Doctors didn’t think he’d live long enough to testify in court that exposure to Monsanto Co.’s Roundup weed killer caused his deadly cancer. But the 46-year-old is now first in line to go to trial against the agrochemical giant among thousands of people across the U.S. who blame its herbicide for their disease.As groundskeeper for the school district in Benicia, California, about 40 miles east of San Francisco, Johnson mixed and sprayed hundreds of gallons of Roundup. He was diagnosed with cancer in 2014, and in July, after chemotherapy and other treatment, his oncologist gave him six months to live. A pretrial ruling allows Johnson’s lawyers to try to use internal Monsanto correspondence to show that the company has long been aware of the risk its herbicides are carcinogenic.
Monsanto knows “the cat is out of the bag” and there is no more hiding or pretending. We know that the majority of researches that claim safety of glyphosate are performed by scientists who are funded by Monsanto. Monsanto and its financial beneficiaries should be ashamed aware of the toxicity of their product they are poisoning our nation with glyphosate its residue found in soy, sugar, corn or wheat, orange juice and more.
Glyphosate, the main ingredient in Roundup, was first approved for use in Monsanto’s weed killer in 1974. According to rodale.com, in U.S. alone, homeowners and farmers use about 100 million pounds of Roundup herbicide every year. At the same time, weeds are becoming more resistant to Roundup, so farmers are using more and more chemicals to deal with super-pests and super-weeds. From 1994 to 2005, the use of glyphosate has increased by 1,500 percent. As it grew to become the world’s most popular and widely used herbicide, the question of whether it causes cancer has been hotly debated by environmentalists, regulators, researchers and lawyers -- even as Monsanto has insisted for decades that it’s perfectly safe. Now, a jury will decide in a case set to start this week in San Francisco state court.

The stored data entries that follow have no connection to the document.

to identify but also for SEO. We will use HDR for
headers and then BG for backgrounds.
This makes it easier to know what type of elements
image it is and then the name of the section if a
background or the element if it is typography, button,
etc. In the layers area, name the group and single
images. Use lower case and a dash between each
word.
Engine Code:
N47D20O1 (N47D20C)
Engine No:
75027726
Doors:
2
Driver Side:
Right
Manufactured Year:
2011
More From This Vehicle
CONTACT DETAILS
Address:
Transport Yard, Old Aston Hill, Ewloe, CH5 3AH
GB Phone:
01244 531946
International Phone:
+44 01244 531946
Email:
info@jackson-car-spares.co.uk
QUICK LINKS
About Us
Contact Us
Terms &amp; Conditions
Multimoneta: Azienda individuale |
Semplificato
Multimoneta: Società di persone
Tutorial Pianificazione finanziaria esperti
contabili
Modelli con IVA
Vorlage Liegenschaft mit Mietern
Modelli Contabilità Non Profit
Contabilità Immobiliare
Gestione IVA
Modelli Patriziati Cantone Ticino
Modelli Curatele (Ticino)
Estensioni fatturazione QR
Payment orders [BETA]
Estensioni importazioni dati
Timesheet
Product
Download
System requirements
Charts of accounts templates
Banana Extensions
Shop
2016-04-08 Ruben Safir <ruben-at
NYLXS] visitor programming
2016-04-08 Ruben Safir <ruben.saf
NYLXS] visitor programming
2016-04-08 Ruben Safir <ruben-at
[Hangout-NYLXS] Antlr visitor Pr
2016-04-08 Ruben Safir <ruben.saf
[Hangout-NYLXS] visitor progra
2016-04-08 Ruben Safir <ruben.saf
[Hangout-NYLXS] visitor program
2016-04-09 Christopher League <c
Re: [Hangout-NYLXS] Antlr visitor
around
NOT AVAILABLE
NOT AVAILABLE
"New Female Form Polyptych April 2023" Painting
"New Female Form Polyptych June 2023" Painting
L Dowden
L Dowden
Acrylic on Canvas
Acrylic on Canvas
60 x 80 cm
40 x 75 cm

Biologist and cancer survivor Sandra Steingraber comments on the links between cancer and pesticides in the President's Cancer Panel report:
We have sprayed pesticides … throughout our shared environment. They are now in amniotic fluid. They’re in our blood. They’re in our urine. They’re in our exhaled breath. They are in mothers’ milk … What is the burden of cancer that we can attribute to this use of poisons in our agricultural system? ... We won’t really know the answer until we do the other experiment — which is to take the poisons out of our food chain, embrace a different kind of agriculture, and see what happens.
Steingraber’s book (and documentary film) Living Downstream tells the story of her own "journey" as a cancer survivor, and documents her scientific investigations that expose a simple, tragic truth: As a society, we are so busy treating cancer and searching diligently for a cure that we’re failing to tackle its causes.